(Assignment):
Please give back the listing below word for word, without the images.

>>>

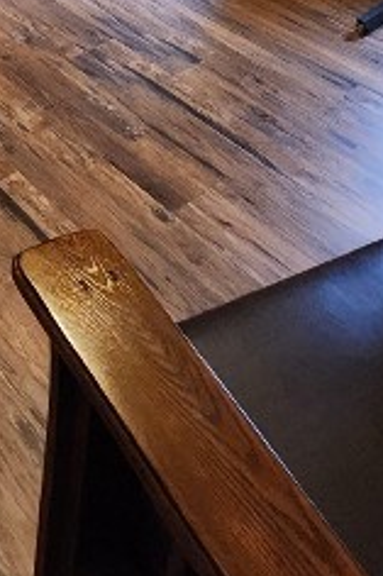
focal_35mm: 44
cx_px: -100
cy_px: -298
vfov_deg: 28.2
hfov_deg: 26.4
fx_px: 703
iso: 640
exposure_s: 1/24
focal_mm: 2.2
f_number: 2.2
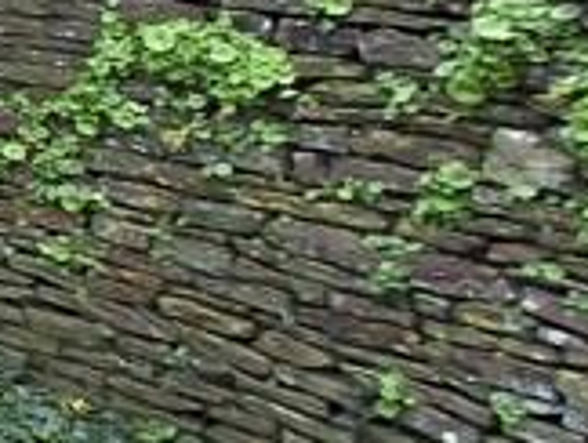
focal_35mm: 101
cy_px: -80
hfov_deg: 10.9
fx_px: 1718
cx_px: -1245
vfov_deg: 14.3
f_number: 2.2
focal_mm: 1.64
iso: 40
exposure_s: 1/130
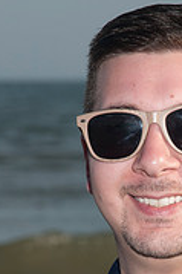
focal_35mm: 397
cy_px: 251
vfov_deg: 5.2
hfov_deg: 3.5
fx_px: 3016
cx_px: 184
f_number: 11
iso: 100
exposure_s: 1/250
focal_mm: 105
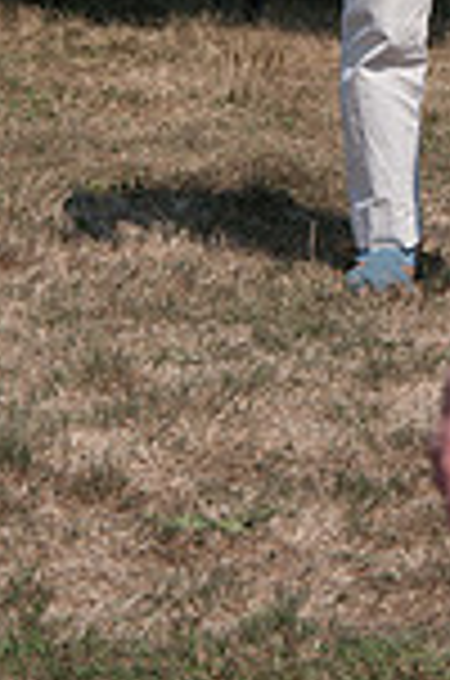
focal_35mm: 546
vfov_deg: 3.8
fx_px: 10284
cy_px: -203
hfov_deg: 2.5
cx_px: 497
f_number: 8
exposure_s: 1/2000
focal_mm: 122
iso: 500
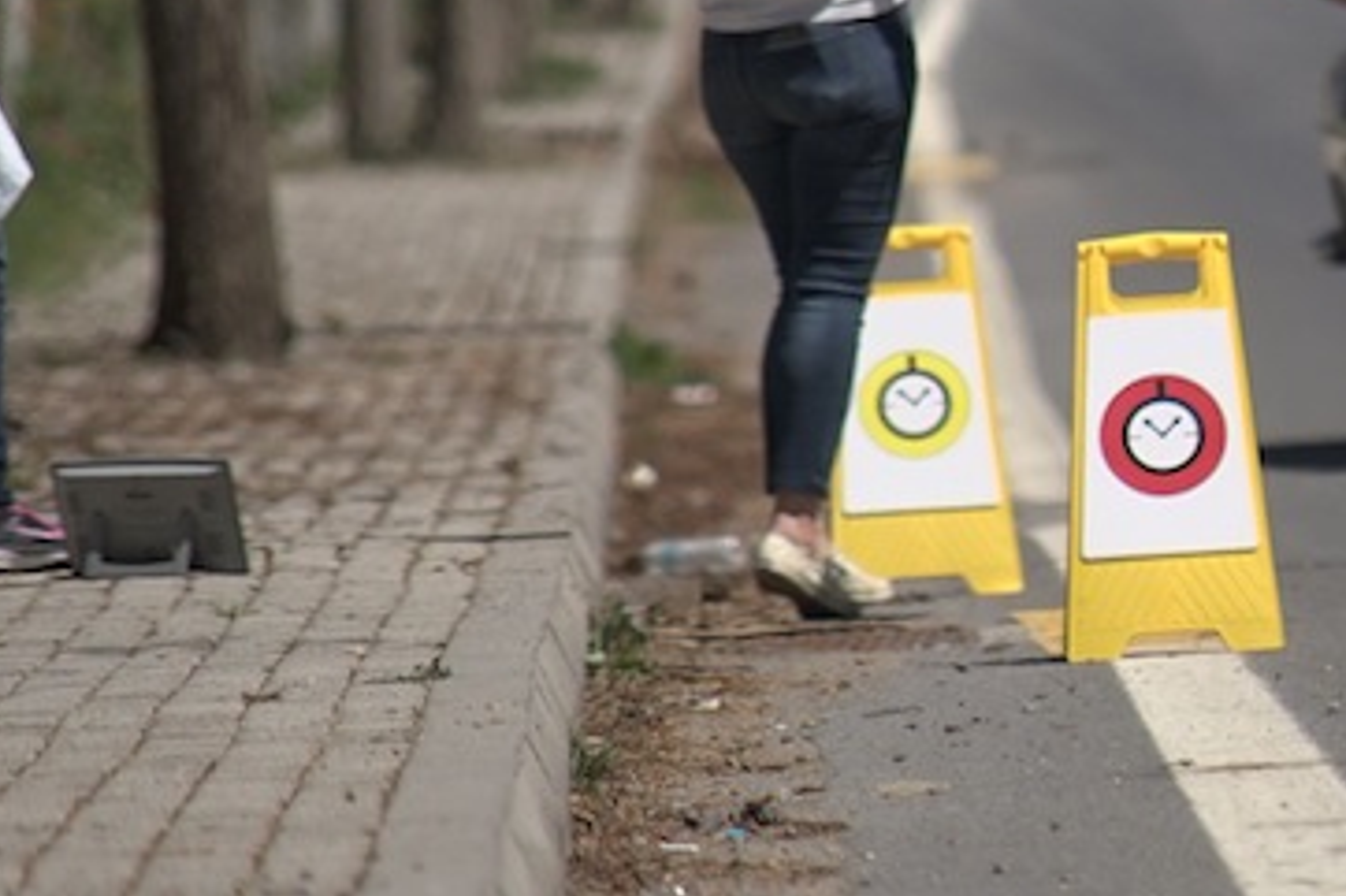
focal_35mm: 663
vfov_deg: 2.1
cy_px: -405
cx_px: 1941
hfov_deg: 3.1
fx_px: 24776
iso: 500
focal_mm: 200
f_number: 2.8
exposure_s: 1/8000
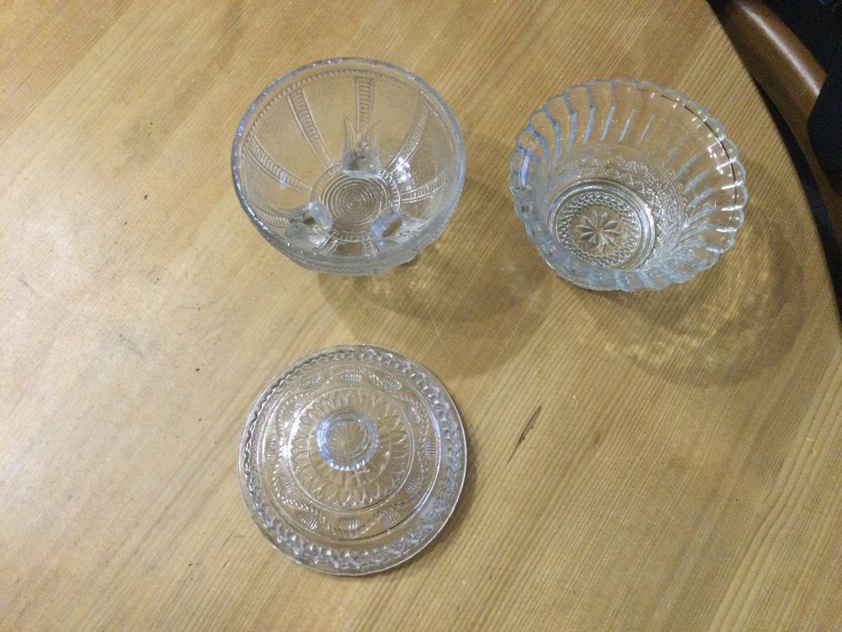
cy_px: 316
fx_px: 754
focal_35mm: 31
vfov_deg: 45.4
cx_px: 421
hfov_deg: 58.4
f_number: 2.4
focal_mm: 3.3
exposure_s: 1/25
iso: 200
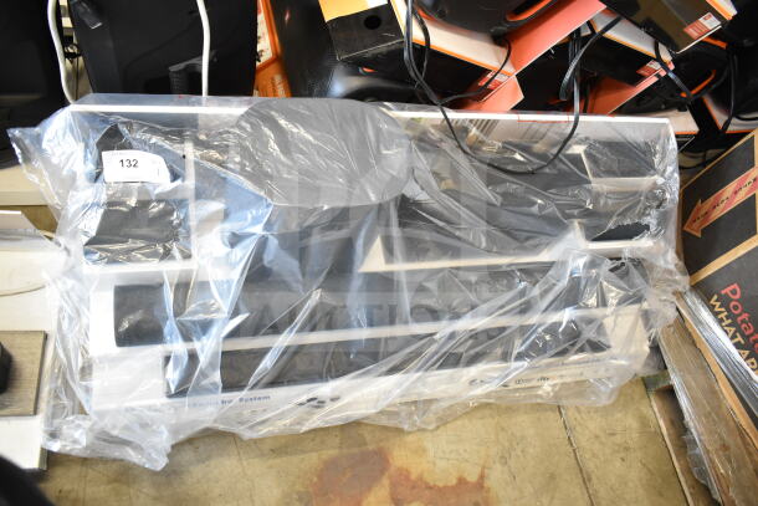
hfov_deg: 61.9
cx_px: 379
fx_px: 632
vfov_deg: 43.6
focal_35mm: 30
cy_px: 253
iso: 1600
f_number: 3.5
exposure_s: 1/40
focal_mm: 20
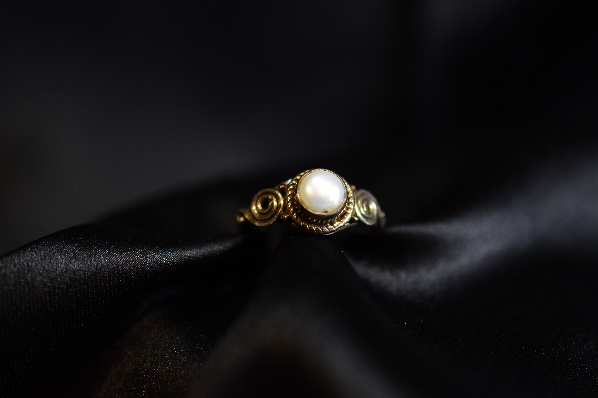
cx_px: 299
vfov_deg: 22.6
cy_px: 199
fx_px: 997
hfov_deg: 33.4
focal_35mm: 60
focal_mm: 40
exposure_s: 1/200
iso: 800
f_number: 3.2
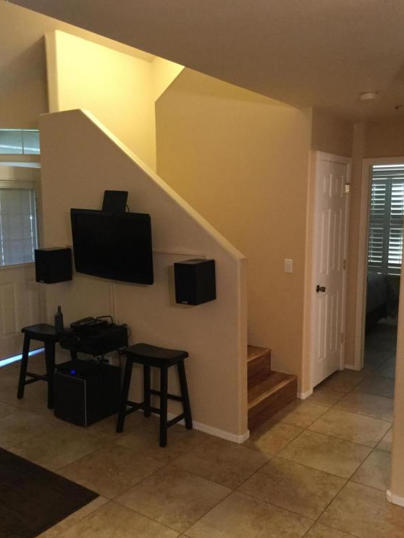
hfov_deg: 44.2
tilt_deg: -8.1
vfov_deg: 56.8
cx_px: 203
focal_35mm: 32
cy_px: 270
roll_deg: -0.1
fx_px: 498
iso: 250
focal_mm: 3.3
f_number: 2.4
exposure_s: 1/15
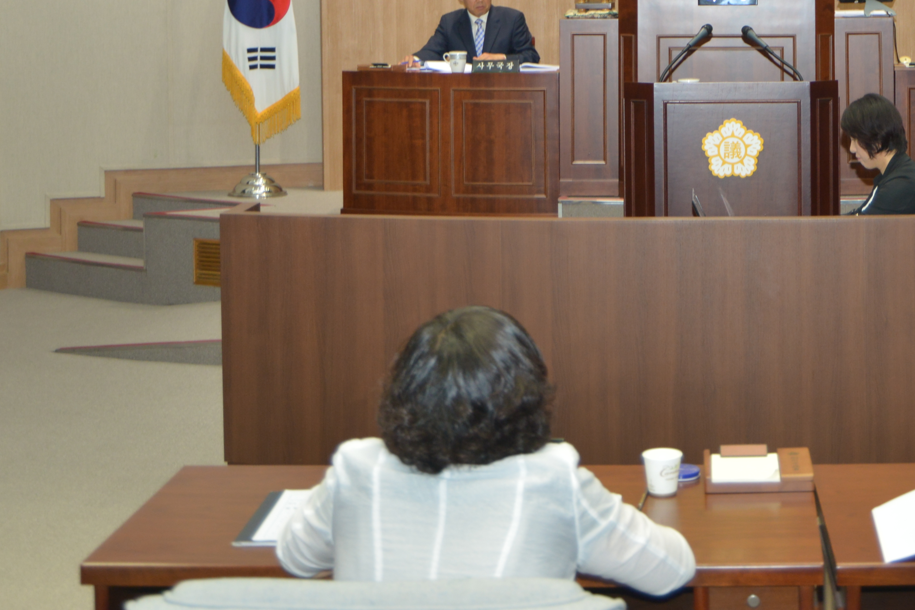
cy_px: 35
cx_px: 739
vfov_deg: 17.4
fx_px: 1957
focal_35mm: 77
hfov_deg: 25.8
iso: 800
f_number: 5
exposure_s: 1/100
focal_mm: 40
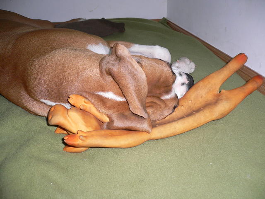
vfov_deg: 40.7
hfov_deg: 52.6
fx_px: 268
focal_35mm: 35
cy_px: 100
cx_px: 132
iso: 100
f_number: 2.8
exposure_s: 1/60
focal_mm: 5.8
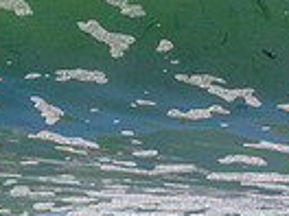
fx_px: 28277
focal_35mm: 3387
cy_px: -36
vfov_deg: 0.4
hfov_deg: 0.6
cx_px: 604
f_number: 11
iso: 1000
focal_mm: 800
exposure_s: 1/2000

<<<

(Written solution):
focal_35mm: 44
cx_px: -100
cy_px: -298
vfov_deg: 28.2
hfov_deg: 26.4
fx_px: 703
iso: 640
exposure_s: 1/24
focal_mm: 2.2
f_number: 2.2
focal_35mm: 101
cy_px: -80
hfov_deg: 10.9
fx_px: 1718
cx_px: -1245
vfov_deg: 14.3
f_number: 2.2
focal_mm: 1.64
iso: 40
exposure_s: 1/130
focal_35mm: 397
cy_px: 251
vfov_deg: 5.2
hfov_deg: 3.5
fx_px: 3016
cx_px: 184
f_number: 11
iso: 100
exposure_s: 1/250
focal_mm: 105
focal_35mm: 546
vfov_deg: 3.8
fx_px: 10284
cy_px: -203
hfov_deg: 2.5
cx_px: 497
f_number: 8
exposure_s: 1/2000
focal_mm: 122
iso: 500
focal_35mm: 663
vfov_deg: 2.1
cy_px: -405
cx_px: 1941
hfov_deg: 3.1
fx_px: 24776
iso: 500
focal_mm: 200
f_number: 2.8
exposure_s: 1/8000
cy_px: 316
fx_px: 754
focal_35mm: 31
vfov_deg: 45.4
cx_px: 421
hfov_deg: 58.4
f_number: 2.4
focal_mm: 3.3
exposure_s: 1/25
iso: 200
hfov_deg: 61.9
cx_px: 379
fx_px: 632
vfov_deg: 43.6
focal_35mm: 30
cy_px: 253
iso: 1600
f_number: 3.5
exposure_s: 1/40
focal_mm: 20
cx_px: 299
vfov_deg: 22.6
cy_px: 199
fx_px: 997
hfov_deg: 33.4
focal_35mm: 60
focal_mm: 40
exposure_s: 1/200
iso: 800
f_number: 3.2
hfov_deg: 44.2
tilt_deg: -8.1
vfov_deg: 56.8
cx_px: 203
focal_35mm: 32
cy_px: 270
roll_deg: -0.1
fx_px: 498
iso: 250
focal_mm: 3.3
f_number: 2.4
exposure_s: 1/15
cy_px: 35
cx_px: 739
vfov_deg: 17.4
fx_px: 1957
focal_35mm: 77
hfov_deg: 25.8
iso: 800
f_number: 5
exposure_s: 1/100
focal_mm: 40
vfov_deg: 40.7
hfov_deg: 52.6
fx_px: 268
focal_35mm: 35
cy_px: 100
cx_px: 132
iso: 100
f_number: 2.8
exposure_s: 1/60
focal_mm: 5.8
fx_px: 28277
focal_35mm: 3387
cy_px: -36
vfov_deg: 0.4
hfov_deg: 0.6
cx_px: 604
f_number: 11
iso: 1000
focal_mm: 800
exposure_s: 1/2000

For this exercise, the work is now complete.